Here is a poem by Mary Oliver I am going to share tomorrow



Such Silence
As deep as I ever went into the forest
I came upon an old stone bench, very, very old,
and around it a clearing, and beyond that
trees taller and older than I had ever seen.
Such silence!
It really wasn’t so far from a town, but it seemed
all the clocks in the world had stopped counting.
So it was hard to suppose the usual rules applied.
Sometimes there’s only a hint, a possibility.
What’s magical, sometimes, has deeper roots
than reason.
I hope everyone knows that.
I sat on the bench, waiting for something.
An angel, perhaps.
Or dancers with the legs of goats.
No, I didn’t see either. But only, I think, because
I didn’t stay long enough.



Monday, November 27, 2017

The Gift of Impermanance

I sat in a hot tub in Hocking Hills this past weekend and stared at the mostly bare limbs on the trees.
It was our every other Thanksgiving when my family rents cabins at Wyandot Woods and enjoys a leisurely holiday.

The three days that we spent there were filled with everything that feeds my soul - bonfires at night, walks in the woods, laughter and games, fishing and boating with children, delicious food and times of reflection and solitude.

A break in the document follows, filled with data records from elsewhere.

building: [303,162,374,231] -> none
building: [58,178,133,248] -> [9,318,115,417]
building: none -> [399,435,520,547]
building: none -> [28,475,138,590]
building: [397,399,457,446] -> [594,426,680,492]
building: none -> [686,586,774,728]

This was our fourth or fifth time coming here for Thanksgiving and it was wonderful for me.  As I sat in the hot tub one early morning before anyone in my cabin was up I recognized that - like every other year - this one was different.  Part of the difference is just the fact that we are all growing up and aging.  So, I was with Chuck who is walking with a cane and spent more time reading and playing games than anything else.  I remembered years before when we would go to Old Man's Cave or Conkle's Hollow.

The other cabin had the five grandchildren who range in age from 3 to 15.  The older kids are fun and funny and more helpful than ever before.  The "baby" Maggie was able to take the mile walk at Conkle's Hollow this year with only a little bit of it riding on her Dad Erik's shoulders.

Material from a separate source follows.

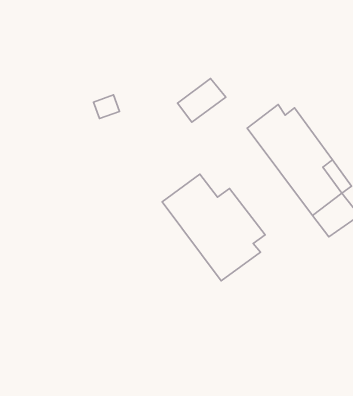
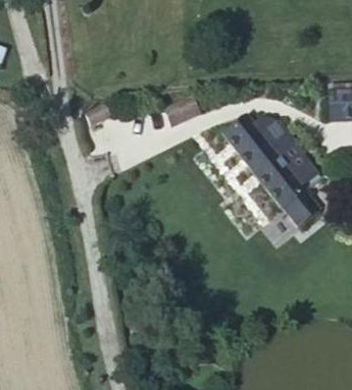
building: [162,174,265,281] -> none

We will be back in two years and it will be different again.  We will be older and they will be older and who knows - maybe there will be changes in the family as new people arrive and some may leave.  You never know what is happening next.

And that is, of course, the gift of impermanence.  We know that this moment - this beautiful moment is here and is irreplaceable.  This  moment  challenges me to be HERE.   Can I experience it and cherish it?  Not wish it away or try to recreate it later.  But just be in it.  And Grateful.

I read a quote from Richard Rohr today  


If you are present, you will eventually and always experience the Presence

I am grateful for this time away with the people I love.  There were moments of Presence for me that I will always cherish.